DATA EXTRACTS Start Marker

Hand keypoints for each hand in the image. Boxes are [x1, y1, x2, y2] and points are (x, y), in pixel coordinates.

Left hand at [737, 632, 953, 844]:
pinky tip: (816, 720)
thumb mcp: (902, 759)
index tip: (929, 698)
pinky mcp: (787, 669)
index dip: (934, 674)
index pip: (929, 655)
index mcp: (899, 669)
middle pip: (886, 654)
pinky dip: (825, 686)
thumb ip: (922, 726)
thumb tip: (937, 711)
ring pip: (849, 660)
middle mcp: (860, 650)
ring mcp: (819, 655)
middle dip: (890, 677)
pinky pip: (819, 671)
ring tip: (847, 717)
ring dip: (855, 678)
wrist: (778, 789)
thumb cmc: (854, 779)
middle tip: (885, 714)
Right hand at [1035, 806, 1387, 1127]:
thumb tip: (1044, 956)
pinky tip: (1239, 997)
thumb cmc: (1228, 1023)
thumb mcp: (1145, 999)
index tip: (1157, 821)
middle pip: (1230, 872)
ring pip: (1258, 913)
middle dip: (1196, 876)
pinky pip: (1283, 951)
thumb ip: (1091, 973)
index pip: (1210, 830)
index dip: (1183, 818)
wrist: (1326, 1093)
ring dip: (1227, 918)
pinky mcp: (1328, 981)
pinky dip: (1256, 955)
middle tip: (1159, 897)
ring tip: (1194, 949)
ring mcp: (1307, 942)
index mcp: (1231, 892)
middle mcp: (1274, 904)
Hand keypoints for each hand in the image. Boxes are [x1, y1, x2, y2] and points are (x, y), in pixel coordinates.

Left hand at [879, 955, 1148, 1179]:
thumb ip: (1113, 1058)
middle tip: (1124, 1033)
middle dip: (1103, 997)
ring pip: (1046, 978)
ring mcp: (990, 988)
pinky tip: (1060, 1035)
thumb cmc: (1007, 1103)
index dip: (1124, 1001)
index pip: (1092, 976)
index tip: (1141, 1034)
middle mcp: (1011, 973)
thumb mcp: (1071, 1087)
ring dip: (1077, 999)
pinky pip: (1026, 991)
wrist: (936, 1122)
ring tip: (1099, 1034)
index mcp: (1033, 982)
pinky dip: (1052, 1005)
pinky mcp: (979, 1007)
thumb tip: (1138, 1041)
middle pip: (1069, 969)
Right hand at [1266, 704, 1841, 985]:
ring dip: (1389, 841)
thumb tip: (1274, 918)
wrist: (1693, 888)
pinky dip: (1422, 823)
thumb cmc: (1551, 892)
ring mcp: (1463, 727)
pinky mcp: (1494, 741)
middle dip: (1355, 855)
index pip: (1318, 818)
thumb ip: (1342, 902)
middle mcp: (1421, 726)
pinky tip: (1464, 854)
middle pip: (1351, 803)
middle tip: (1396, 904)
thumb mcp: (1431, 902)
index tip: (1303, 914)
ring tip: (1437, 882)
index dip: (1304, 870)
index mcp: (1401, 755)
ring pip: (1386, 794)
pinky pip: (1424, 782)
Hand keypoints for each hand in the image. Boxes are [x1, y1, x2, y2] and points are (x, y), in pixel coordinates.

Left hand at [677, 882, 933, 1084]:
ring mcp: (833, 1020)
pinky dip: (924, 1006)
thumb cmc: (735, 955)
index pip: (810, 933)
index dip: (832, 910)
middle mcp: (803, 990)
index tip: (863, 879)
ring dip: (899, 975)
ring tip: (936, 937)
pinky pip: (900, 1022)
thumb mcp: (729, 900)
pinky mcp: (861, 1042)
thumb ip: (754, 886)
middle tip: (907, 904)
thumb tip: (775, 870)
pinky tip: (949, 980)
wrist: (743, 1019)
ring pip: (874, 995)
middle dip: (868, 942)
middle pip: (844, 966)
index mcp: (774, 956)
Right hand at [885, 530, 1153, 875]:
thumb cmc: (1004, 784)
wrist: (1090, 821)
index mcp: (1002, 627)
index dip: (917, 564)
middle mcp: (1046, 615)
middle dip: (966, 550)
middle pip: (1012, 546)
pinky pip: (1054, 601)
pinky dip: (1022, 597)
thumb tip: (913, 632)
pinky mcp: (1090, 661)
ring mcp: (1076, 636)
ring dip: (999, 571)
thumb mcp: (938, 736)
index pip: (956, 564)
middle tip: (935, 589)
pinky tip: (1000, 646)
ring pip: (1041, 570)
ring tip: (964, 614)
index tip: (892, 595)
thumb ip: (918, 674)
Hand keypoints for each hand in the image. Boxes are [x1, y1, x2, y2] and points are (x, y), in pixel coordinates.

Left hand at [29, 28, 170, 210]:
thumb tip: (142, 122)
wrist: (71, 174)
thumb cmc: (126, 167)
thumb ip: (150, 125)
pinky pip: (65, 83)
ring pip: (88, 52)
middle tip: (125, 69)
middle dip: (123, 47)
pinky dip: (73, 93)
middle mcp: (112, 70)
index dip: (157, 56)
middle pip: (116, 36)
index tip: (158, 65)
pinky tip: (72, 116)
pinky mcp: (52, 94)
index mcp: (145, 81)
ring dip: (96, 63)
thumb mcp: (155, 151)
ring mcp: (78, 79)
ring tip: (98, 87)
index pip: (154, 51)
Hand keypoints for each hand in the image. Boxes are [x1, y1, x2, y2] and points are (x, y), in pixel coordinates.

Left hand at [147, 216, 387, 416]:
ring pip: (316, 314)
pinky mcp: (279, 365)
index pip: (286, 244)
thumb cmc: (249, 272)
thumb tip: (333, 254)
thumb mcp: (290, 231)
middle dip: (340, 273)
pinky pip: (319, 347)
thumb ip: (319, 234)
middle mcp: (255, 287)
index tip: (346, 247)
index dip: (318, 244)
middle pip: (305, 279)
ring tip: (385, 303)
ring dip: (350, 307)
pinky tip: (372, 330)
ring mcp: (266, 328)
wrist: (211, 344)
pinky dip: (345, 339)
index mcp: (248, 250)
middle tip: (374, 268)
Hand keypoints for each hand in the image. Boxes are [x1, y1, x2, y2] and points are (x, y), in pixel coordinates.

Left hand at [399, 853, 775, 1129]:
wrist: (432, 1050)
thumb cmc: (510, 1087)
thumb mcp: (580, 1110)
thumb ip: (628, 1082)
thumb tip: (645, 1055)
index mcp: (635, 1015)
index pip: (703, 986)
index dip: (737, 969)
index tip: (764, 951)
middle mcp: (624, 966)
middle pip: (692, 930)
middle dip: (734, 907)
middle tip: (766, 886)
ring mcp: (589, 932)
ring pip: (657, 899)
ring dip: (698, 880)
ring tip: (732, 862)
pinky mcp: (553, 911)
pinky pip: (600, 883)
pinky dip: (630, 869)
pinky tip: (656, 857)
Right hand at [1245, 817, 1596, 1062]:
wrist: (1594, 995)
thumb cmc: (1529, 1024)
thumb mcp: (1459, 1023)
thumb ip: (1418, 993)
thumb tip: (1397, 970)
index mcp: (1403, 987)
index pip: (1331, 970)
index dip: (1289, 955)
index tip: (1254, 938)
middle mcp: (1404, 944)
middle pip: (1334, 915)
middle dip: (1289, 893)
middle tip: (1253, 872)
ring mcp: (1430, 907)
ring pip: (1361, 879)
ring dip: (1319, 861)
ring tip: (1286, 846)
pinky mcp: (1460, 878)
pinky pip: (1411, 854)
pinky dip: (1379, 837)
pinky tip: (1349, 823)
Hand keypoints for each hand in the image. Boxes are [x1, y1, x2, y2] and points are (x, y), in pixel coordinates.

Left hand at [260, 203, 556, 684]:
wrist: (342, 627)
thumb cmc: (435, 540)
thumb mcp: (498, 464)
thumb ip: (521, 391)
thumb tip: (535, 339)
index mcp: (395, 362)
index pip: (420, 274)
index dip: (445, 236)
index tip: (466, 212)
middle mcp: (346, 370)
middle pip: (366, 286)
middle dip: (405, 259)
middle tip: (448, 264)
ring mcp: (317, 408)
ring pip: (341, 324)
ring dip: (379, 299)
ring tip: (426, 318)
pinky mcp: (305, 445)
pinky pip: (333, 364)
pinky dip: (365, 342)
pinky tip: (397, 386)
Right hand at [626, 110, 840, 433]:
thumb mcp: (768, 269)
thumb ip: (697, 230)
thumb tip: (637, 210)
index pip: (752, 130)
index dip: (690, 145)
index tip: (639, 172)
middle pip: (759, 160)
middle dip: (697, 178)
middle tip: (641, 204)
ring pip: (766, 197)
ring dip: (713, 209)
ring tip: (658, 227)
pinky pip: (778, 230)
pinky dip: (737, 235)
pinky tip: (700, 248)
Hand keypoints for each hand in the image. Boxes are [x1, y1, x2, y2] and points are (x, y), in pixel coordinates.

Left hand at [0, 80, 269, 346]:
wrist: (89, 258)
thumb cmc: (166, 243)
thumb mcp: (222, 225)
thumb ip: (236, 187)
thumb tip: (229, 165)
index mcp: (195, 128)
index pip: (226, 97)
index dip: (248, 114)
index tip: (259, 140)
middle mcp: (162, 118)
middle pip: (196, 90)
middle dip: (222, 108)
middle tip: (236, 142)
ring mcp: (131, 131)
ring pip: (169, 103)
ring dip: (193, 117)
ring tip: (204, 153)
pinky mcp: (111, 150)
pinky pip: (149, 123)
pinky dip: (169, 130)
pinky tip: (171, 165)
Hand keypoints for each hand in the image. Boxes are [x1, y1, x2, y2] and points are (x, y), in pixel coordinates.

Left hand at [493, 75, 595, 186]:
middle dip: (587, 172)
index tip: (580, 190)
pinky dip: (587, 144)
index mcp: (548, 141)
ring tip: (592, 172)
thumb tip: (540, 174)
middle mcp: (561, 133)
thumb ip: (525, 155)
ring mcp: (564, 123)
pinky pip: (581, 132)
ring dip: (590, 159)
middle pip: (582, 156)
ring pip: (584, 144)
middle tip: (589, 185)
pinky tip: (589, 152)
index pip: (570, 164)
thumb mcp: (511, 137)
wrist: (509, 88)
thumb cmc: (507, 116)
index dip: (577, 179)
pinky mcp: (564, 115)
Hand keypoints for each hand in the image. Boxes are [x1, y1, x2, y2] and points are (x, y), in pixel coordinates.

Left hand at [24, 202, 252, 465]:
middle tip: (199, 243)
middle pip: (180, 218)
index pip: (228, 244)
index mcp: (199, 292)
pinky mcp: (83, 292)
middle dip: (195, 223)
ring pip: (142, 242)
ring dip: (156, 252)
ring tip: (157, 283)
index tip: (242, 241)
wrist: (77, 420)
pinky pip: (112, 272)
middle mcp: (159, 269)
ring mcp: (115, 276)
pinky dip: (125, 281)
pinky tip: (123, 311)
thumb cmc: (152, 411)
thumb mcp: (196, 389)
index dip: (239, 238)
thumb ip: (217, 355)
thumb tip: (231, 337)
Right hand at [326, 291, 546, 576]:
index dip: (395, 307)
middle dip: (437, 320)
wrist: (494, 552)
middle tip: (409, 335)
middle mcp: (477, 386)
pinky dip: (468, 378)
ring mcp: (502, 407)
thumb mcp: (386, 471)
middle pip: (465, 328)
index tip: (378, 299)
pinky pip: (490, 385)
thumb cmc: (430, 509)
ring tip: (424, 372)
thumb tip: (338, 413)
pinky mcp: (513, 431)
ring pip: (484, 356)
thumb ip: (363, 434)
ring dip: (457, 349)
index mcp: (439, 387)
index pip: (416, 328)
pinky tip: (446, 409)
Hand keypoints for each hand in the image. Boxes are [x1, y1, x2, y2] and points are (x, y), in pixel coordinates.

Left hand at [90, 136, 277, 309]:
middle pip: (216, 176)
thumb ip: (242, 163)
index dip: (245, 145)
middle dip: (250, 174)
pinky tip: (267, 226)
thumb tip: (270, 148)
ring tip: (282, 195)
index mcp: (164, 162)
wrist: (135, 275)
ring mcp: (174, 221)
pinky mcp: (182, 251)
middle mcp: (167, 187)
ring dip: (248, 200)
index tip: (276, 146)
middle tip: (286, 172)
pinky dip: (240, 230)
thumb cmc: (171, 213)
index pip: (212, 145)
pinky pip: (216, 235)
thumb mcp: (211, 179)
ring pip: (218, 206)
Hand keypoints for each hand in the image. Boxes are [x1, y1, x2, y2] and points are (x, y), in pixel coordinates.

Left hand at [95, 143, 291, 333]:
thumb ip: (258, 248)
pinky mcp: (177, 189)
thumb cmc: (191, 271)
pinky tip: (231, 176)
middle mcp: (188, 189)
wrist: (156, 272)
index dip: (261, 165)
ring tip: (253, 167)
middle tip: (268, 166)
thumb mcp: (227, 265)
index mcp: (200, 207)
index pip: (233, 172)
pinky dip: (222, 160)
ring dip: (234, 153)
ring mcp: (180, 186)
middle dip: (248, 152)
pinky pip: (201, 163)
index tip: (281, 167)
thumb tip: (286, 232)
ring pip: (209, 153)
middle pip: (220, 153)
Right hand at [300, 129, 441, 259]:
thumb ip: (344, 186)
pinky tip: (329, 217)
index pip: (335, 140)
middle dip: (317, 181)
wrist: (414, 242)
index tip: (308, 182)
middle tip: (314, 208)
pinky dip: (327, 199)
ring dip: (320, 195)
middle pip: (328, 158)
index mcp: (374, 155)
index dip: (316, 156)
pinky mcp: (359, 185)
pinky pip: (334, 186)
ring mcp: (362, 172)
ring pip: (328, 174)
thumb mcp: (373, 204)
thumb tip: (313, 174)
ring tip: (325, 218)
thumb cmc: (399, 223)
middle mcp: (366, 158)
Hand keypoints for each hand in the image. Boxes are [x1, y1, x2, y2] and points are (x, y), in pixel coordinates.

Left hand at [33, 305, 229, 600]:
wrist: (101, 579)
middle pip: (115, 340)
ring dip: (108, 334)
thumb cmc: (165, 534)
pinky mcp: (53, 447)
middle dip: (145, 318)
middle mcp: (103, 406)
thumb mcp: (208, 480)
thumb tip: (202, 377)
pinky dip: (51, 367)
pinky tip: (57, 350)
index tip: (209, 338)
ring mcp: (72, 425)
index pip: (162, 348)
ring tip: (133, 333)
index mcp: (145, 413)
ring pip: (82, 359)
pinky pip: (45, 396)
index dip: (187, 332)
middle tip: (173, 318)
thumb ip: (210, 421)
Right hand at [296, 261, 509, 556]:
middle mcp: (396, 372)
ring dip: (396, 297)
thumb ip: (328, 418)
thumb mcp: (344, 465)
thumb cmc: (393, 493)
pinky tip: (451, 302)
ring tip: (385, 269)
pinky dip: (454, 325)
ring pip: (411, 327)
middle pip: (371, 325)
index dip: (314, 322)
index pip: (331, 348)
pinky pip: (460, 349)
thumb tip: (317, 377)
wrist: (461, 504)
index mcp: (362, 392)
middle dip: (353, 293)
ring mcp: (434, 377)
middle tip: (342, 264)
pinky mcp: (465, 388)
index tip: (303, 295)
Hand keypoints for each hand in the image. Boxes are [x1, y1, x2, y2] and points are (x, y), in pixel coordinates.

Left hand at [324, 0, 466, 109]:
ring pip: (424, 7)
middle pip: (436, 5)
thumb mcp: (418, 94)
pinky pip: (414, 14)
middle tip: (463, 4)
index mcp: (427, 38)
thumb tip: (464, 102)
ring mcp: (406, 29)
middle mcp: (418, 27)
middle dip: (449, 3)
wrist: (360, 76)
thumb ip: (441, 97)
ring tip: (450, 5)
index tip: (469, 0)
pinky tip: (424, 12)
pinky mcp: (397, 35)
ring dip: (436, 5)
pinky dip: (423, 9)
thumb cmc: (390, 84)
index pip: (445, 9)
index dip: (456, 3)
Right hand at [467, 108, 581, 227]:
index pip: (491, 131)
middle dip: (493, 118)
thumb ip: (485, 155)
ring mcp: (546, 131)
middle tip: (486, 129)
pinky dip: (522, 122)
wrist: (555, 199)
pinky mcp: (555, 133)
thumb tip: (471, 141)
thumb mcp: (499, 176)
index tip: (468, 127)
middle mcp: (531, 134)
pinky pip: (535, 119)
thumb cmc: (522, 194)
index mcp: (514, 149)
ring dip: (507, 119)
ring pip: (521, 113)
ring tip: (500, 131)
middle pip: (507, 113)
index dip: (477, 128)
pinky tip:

DATA EXTRACTS End Marker

* _DIRECTIONS_
Restate, please, word for word the span of records running from the first line to the line bearing "thumb tip: (1044, 956)", both included, and nothing outside it.

* _TASK SOLUTION_
Hand keypoints for each hand in the image. Boxes are [x1, y1, x2, y2] and points are (x, y), in pixel coordinates.

Left hand at [737, 632, 953, 844]:
pinky tip: (816, 720)
thumb mcp: (902, 759)
index tip: (929, 698)
pinky mcp: (787, 669)
index dip: (934, 674)
index pip: (929, 655)
index mcp: (899, 669)
middle pip: (886, 654)
pinky dip: (825, 686)
thumb ip: (922, 726)
thumb tip: (937, 711)
ring pip: (849, 660)
middle mcp: (860, 650)
ring mcp: (819, 655)
middle dip: (890, 677)
pinky pip: (819, 671)
ring tip: (847, 717)
ring dip: (855, 678)
wrist: (778, 789)
thumb cmc: (854, 779)
middle tip: (885, 714)
Right hand at [1035, 806, 1387, 1127]:
thumb tip: (1044, 956)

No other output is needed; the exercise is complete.